Als u niet weet waar u bent, weten wij het wel

Wie het alarmnummer 112 belt in een noodgeval, weet soms niet precies waar hij of zij zich bevindt. De gezamenlijke meldkamer van politie, brandweer en ambulancedienst in Dordrecht neemt nog deze maand een systeem in gebruik waarmee de exacte locatie van de beller automatisch zichtbaar kan worden gemaakt. Tijdverlies bij het op pad sturen van hulpdiensten wordt met ‘Vaststelling Incident Locatie’ (VIL) tot een minimum beperkt.
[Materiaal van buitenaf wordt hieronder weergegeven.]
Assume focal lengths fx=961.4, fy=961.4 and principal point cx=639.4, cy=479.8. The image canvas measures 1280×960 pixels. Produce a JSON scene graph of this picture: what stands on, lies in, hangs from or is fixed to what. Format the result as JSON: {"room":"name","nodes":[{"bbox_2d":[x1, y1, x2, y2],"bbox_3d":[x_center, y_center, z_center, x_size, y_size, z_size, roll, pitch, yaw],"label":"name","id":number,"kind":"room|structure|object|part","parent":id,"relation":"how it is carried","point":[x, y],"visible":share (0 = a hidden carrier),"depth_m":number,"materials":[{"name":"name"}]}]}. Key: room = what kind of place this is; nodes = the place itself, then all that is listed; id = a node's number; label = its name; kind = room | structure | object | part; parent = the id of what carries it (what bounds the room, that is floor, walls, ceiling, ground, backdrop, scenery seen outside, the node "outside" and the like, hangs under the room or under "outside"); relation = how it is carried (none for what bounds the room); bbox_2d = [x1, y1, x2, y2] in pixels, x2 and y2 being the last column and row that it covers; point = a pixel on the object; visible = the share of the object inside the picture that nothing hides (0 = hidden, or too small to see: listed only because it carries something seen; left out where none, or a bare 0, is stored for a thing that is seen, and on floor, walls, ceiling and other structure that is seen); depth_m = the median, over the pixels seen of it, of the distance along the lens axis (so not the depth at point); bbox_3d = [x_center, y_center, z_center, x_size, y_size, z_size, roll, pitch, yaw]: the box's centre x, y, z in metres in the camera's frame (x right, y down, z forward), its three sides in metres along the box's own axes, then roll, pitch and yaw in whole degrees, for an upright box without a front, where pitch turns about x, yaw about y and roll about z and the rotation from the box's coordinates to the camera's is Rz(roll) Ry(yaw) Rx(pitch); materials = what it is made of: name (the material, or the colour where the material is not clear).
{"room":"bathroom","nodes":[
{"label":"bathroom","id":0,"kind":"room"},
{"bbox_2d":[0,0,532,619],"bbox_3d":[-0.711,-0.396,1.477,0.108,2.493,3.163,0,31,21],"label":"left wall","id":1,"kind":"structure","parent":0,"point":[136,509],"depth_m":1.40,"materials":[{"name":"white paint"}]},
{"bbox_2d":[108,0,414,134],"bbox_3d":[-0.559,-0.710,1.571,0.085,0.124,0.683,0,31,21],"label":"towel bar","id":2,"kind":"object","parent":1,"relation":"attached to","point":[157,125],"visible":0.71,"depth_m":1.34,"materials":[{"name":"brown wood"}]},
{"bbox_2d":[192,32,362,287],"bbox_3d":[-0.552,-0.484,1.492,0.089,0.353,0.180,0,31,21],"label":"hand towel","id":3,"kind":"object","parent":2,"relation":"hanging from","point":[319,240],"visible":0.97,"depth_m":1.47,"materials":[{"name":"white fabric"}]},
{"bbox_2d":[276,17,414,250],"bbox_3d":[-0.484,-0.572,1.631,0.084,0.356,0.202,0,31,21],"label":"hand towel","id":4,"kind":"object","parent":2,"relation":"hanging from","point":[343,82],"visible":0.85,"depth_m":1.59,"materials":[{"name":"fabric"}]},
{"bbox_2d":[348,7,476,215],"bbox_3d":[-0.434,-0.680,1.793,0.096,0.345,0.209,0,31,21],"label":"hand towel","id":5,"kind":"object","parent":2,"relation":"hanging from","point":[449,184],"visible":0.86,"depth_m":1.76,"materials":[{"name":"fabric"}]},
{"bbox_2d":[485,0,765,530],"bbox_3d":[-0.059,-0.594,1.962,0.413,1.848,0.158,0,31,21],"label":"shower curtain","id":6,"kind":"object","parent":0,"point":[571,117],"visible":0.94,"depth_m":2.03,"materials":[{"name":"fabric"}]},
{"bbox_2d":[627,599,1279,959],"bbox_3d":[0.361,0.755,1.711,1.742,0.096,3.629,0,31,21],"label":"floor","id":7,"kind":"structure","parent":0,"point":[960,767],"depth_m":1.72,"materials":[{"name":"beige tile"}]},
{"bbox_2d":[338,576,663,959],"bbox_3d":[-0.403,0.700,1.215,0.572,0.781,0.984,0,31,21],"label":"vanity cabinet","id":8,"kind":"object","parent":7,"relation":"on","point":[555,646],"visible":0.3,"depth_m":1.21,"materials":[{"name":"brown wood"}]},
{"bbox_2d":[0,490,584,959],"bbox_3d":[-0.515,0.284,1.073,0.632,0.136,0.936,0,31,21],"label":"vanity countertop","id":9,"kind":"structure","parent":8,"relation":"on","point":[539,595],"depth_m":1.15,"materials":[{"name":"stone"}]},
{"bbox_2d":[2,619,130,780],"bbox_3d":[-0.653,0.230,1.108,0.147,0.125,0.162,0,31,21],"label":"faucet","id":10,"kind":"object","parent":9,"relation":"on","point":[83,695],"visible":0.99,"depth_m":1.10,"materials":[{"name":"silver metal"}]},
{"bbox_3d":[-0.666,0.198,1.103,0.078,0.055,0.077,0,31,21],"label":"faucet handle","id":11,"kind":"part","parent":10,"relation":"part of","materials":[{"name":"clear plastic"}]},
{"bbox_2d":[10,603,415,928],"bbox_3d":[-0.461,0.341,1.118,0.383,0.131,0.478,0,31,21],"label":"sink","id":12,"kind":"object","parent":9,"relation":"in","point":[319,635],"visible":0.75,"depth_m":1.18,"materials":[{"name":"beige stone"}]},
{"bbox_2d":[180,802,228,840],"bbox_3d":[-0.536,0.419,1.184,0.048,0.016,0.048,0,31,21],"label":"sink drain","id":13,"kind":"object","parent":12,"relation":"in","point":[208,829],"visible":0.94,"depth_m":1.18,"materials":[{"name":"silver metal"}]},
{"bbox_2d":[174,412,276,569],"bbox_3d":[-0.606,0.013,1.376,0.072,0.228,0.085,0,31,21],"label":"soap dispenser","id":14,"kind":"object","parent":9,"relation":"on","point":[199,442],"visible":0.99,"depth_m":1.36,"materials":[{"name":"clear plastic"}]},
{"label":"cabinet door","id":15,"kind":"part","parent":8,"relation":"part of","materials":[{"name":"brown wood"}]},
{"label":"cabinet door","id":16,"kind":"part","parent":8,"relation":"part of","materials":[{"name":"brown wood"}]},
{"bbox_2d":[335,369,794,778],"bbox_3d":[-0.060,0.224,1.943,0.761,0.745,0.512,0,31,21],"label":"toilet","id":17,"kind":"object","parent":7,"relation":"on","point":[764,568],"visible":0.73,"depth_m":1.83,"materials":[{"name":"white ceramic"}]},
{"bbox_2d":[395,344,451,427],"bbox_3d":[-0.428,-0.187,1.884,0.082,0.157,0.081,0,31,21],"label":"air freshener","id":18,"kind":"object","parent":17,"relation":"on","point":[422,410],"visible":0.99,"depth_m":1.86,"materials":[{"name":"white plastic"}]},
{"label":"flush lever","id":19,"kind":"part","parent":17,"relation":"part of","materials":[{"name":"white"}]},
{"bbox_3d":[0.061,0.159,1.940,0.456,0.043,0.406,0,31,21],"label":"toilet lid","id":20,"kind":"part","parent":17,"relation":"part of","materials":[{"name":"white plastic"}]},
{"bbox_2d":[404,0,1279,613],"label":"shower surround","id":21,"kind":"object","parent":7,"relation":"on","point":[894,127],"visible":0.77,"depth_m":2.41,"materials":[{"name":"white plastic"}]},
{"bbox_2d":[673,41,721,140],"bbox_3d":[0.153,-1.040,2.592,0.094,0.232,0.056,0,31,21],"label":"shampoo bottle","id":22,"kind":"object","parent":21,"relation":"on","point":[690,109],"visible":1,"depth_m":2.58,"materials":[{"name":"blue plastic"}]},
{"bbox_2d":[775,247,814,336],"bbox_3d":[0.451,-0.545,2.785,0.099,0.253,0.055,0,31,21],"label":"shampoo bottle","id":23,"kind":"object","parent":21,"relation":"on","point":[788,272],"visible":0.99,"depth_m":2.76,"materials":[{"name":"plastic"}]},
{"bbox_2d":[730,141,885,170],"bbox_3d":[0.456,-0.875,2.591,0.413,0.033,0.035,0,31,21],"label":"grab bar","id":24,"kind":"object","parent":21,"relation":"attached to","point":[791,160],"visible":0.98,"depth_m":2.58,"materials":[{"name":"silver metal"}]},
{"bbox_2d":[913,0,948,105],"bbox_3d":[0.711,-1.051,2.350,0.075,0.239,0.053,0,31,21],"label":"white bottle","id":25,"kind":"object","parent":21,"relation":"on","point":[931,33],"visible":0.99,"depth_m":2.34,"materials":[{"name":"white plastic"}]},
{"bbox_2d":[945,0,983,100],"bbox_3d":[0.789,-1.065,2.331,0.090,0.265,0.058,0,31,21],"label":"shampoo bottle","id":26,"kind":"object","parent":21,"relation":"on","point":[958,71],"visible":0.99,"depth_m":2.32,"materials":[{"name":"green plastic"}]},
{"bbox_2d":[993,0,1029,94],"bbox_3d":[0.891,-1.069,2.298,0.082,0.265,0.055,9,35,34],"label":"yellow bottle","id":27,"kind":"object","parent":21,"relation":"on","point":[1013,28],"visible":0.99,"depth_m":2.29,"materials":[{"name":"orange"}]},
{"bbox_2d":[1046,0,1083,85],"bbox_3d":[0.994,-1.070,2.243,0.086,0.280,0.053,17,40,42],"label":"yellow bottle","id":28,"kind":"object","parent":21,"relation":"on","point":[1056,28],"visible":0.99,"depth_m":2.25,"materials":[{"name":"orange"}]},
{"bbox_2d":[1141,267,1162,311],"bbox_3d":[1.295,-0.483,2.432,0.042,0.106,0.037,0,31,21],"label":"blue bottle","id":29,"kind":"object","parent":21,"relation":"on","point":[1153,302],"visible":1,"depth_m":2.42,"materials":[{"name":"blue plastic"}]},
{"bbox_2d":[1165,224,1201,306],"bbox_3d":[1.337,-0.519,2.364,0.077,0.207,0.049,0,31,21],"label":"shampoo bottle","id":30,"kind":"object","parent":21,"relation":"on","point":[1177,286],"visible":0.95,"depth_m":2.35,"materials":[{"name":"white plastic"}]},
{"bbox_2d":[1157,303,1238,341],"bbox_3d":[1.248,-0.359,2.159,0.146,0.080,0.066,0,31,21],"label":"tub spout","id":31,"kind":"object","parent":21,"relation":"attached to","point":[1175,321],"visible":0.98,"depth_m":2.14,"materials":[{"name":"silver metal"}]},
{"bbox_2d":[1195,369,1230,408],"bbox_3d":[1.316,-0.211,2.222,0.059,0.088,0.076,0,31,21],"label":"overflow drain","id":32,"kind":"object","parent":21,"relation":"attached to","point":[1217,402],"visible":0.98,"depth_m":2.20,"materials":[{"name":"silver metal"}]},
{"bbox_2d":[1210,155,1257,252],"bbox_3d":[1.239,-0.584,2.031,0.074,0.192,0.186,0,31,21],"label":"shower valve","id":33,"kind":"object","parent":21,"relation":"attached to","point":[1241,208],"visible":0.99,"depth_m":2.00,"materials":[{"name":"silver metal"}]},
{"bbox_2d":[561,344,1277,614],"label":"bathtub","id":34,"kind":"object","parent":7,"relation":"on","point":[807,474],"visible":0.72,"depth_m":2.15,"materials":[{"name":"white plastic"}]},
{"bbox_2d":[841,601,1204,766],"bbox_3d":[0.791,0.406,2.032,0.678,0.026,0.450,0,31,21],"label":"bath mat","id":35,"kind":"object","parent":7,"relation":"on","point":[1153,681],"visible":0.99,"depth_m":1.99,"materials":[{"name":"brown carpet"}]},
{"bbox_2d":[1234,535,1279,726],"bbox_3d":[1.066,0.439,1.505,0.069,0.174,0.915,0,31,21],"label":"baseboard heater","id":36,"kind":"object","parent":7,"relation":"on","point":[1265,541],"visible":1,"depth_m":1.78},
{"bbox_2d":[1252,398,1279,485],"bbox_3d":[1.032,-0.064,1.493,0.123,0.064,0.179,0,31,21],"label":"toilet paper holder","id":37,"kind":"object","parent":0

“Mensen die 112 bellen terwijl ze onderweg zijn, bevinden zich vaak in een omgeving die ze niet precies kennen”, verduidelijkt directeur Hans Janssen van de Ambulancedienst Zuid-Holland Zuid. “Dan moeten ze met handen en voeten duidelijk maken waar ze zijn, door bijvoorbeeld objecten in de omgeving te beschrijven. Een betrokkene bij een ongeval kan ook zo geschrokken zijn, dat hij of zij het allemaal even niet meer weet.”


Een paar keer per week maken de meldkamercentralisten van de regio Zuid-Holland Zuid mee dat het even tijd kost om de precieze incidentlocatie boven water te krijgen, aldus Janssen. “Het systeem VIL dat wij gaan gebruiken, maakt een einde aan het zoeken – mits de noodoproep binnenkwam met een smartphone. De centralist stuurt een sms naar die smartphone en vraagt de beller om deze te beantwoorden. Door dat te doen, verstuurt de beller zijn of haar precieze locatiegegevens direct terug aan de meldkamer.”

De Ambulancedienst van buurregio Hollands Midden maakte onlangs bekend dat zij als eerste in Nederland met dit snufje van Italiaanse makelij gaat werken. Janssen: “Wij willen niet afwachten hoe de techniek daar functioneert, maar het direct zelf gaan gebruiken. De investering is relatief klein en de potentiële opbrengst is te groot om af te wachten. Het direct naar de juiste plek toe rijden, kan levensreddend zijn. Dat geldt voor politie, brandweer en ambulance evenzeer. In onze regio werken wij met drie diensten in één meldkamer, met dezelfde systemen. Alle drie zijn we benieuwd naar de werking en de meerwaarde van VIL.”

Hoeveel tijd ermee gewonnen wordt en wat dit precies opbrengt, is op voorhand niet te zeggen. Janssen: “De beller moet weliswaar een smartphone hebben, maar die hebben heel veel mensen. We gaan in de praktijk uitvinden hoe vaak VIL in actie komt en of de kwaliteit en snelheid van de zorg en hulp daardoor toenemen.”